■ **Activity 1**:
Using the essay on American democracy, answer these:
(a) To which president does the essay trace the beginnings of the end of democracy in America?
(b) What tax does the essay give as an example of regressive taxation?
(c) What rate did the highest tax brackets approach under Eisenhower, according to the essay?
■ **Activity 2**: Write a continuation of the essay on American democracy, beginning right after its final paragraph.

■ **Source text**:
Content starts

Democracy in the United States is either dead or very close to it, bleeding out in a gutter outside the stage door. That is an inflammatory statement that I’m sure will send many of you sticking your fingers in your ears and screaming “LA LA LA,” probably because of the Cassandra effect. No one wants to hear this sort of thing, because we are so certain the American system will protect us.
Unfortunately, that is a dangerous denialism, and one that is contributing to our inevitable doom.
And before I get started, I want to clear the air, this is not specifically an anti-Trump piece; Trump is a symptom, not the direct cause. At best he will simply, as Morris Berman puts it, greatly hasten our end. The forces at play are significantly larger than one man. That said, because Trump is so overtly autocratic and dictatorial, these forces that have been hiding beneath the surface of the swamp are now rising like methane gas on a hot summer day.
First, let’s start with the background. The beginnings of end of democracy in America can be traced back to the tenure of Ronald Reagan, and especially the economic policies he put into operation. Reagan presided over the first of the great upward wealth redistributions through regressive taxation policy.
Regressive taxation is defined as taxes that more heavily impact the poor than the wealthy. A good example of this sort of taxation is the sales tax where a $7.00 tax on a $100.00 purchase is much harder on a poor person than on someone who is wealthy. The opposite policy, progressive taxation, is exemplified by Income Tax, which increases its rate as the income brackets go up.
Ronald Reagan slashed the upper tax brackets tax percentage, which under Eisenhower actually approached 90% at the highest levels, while leaving the lower tax rates substantially unchanged. This meant the Reagan Tax Cut was heavily skewed towards helping the rich, and it can be argued, by hurting the poor. This single act started tilting the balance of power in America towards the wealthy, and also started us down the road of the massive disparity in net worth at the ends of the spectrum.

Content ends

■ **Source information**:
Content starts

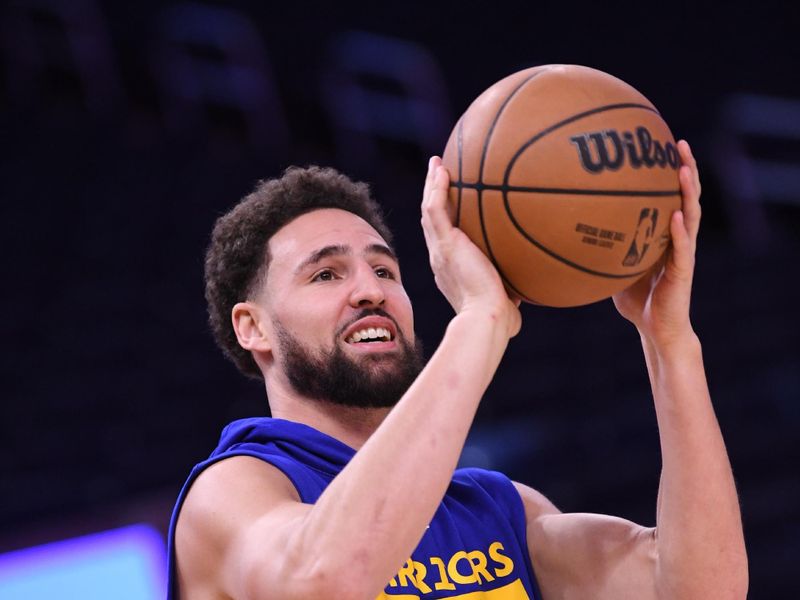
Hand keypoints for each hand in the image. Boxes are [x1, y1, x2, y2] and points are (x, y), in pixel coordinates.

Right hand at [421, 156, 520, 337]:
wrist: (487, 319)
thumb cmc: (500, 319)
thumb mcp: (507, 301)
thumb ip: (513, 290)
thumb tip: (531, 288)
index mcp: (450, 269)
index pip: (443, 238)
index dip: (444, 219)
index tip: (451, 205)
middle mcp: (440, 257)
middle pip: (431, 219)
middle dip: (433, 195)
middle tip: (438, 174)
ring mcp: (439, 250)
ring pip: (428, 210)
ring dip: (431, 185)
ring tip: (436, 164)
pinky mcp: (444, 244)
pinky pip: (435, 209)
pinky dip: (437, 189)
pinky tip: (442, 171)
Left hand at [612, 140, 700, 346]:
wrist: (656, 329)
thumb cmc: (635, 298)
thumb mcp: (612, 266)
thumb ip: (599, 247)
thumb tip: (563, 232)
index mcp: (663, 233)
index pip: (668, 194)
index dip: (666, 170)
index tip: (658, 142)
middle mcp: (677, 238)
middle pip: (685, 195)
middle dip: (685, 168)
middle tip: (678, 142)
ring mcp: (683, 253)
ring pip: (691, 215)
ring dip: (689, 191)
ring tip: (685, 169)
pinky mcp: (683, 273)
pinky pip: (682, 249)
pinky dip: (679, 232)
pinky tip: (675, 216)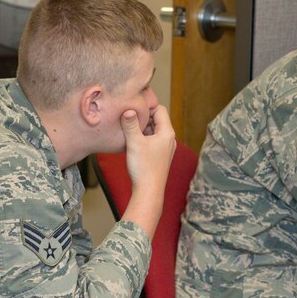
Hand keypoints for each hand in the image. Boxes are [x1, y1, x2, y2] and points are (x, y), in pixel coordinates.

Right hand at [119, 105, 175, 236]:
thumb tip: (127, 109)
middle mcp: (169, 139)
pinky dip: (142, 137)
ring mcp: (165, 148)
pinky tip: (130, 141)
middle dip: (143, 117)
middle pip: (156, 120)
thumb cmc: (144, 168)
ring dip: (141, 128)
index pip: (159, 109)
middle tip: (128, 116)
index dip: (146, 106)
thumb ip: (131, 125)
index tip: (133, 107)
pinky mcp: (159, 156)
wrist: (148, 191)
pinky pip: (151, 140)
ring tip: (127, 128)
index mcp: (167, 133)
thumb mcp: (135, 143)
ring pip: (153, 130)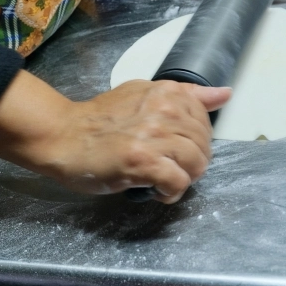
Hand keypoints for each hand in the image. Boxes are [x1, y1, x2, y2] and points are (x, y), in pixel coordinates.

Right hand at [0, 71, 231, 203]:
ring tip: (162, 179)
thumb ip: (185, 95)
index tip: (173, 147)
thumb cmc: (100, 121)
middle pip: (204, 145)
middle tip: (167, 167)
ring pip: (196, 164)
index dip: (194, 140)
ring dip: (183, 178)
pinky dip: (171, 193)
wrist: (61, 136)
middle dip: (191, 163)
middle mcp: (163, 110)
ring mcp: (153, 136)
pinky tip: (156, 191)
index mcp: (166, 93)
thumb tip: (224, 94)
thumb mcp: (144, 96)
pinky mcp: (142, 161)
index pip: (205, 120)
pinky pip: (177, 182)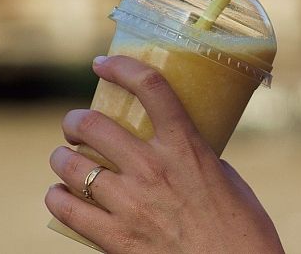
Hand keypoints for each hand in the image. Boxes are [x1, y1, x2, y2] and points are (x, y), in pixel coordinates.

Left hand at [45, 55, 283, 253]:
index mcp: (186, 147)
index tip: (103, 64)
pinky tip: (62, 194)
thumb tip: (174, 149)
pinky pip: (65, 207)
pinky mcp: (115, 238)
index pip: (150, 87)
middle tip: (77, 125)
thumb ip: (195, 157)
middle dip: (76, 120)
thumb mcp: (225, 178)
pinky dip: (58, 196)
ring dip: (62, 157)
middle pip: (93, 124)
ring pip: (71, 164)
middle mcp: (153, 168)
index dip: (122, 67)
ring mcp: (130, 203)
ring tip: (66, 159)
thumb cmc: (242, 228)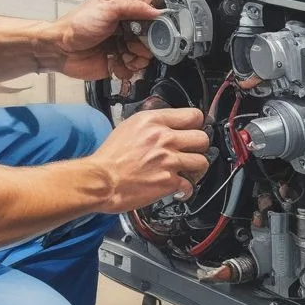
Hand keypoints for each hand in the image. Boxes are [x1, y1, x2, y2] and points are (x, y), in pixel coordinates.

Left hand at [52, 0, 160, 80]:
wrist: (60, 50)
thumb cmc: (79, 25)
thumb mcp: (106, 9)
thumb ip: (133, 7)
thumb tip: (158, 12)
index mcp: (124, 3)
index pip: (152, 6)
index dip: (157, 17)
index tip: (155, 26)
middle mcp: (127, 22)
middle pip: (153, 33)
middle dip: (148, 41)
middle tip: (135, 44)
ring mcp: (124, 42)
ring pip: (146, 52)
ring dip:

Content ends

■ **Exercise output 1**:
(a) Ronald Reagan.
(b) The sales tax.
(c) Close to 90%.

■ **Exercise output 2**:
But, it wasn’t the only thing that set the stage. Reagan eviscerated Unions, which provided a strong counterbalance to management. He demonized the poor, through the new myth of the “Welfare Queen,” which he used to roll back civil rights, reversing some, but not all, of the gains of the 60s. More importantly, he solidified the Republican Party into a majority White and Christian party, which set the stage for one party to consistently oppose any real social progress. And, as we will see later, he reenergized the power of the shadow side of the government that came close to extinction during Watergate. Iran/Contra was a full fledged rebirth of the so called “deep state,” which most presidents since have nurtured and grown.
The Democrats, however, are not blameless in this subversion of democracy. In fact, after Reagan, Bill Clinton is the person most responsible for the decline of the American Concept. Clinton, not Reagan, deregulated the banks and set the stage for the bubble/burst cycle of Shock Economics that left the middle class barely hanging on for dear life. He finished off, for all intents and purposes, the social safety net that had been established in the 30’s, “ending welfare as we know it.” He cut the deficit, which is arguably a good thing, but he did it by cutting programs that help people rather than by cutting a bloated and at point, largely unnecessary, Defense Department.
However, these things, at least on the surface, do not demonstrate the end of Democracy. They show warped priorities, bad ideas, and poor policy decisions. But if you look behind the curtain you begin to see the actual stabbing of democracy, the Ides of March of the American Ideal, because the murder didn’t occur in the public forum, it happened off stage, and people only have hinted that it even happened at all.
But every murderer leaves behind traces of what they have done, and in this case, the visible knife is the 2016 election. And don’t misunderstand, the victim probably wouldn’t be any less dead had Hillary won, we simply wouldn’t be seeing the blood dripping off of her hands like we do Trump’s.
In this case, the indicator of the murder can be found in coalitions.
Political science defines the coalition size as one of the markers between “democracies” (including republics and parliamentary systems with a constitutional monarch) and “autocracies” (including oligarchies, dictatorships and theocracies)
In a democracy, the rulers keep power by giving benefits to large segments of the population. In fact this is a necessity of any government; you need to “reward” your supporters with gifts. However, to be elected, you need at least a plurality of votes, if not an outright majority. This means that the giveaways cannot be personally benefiting to the voters, at least not directly. You need to reward your coalition with policies that please them, be it social programs, stronger militaries, or heavy infrastructure investment. Usually, the winning coalition is promised a mix of rewards in all three arenas.
Additionally, it is critical to deliver broad prosperity to your country to remain in power. The best rewards are meaningless in democracies if they are not paired with a general sense of well-being, or at least an idea that there is hope of things getting better. This is the message that swept Obama into office in 2008, the idea that he could “fix things.” Even though things still weren’t great in 2012, he still could offer the promise that things were actually getting better. In short, he won and remained in office because of the power of a large coalition.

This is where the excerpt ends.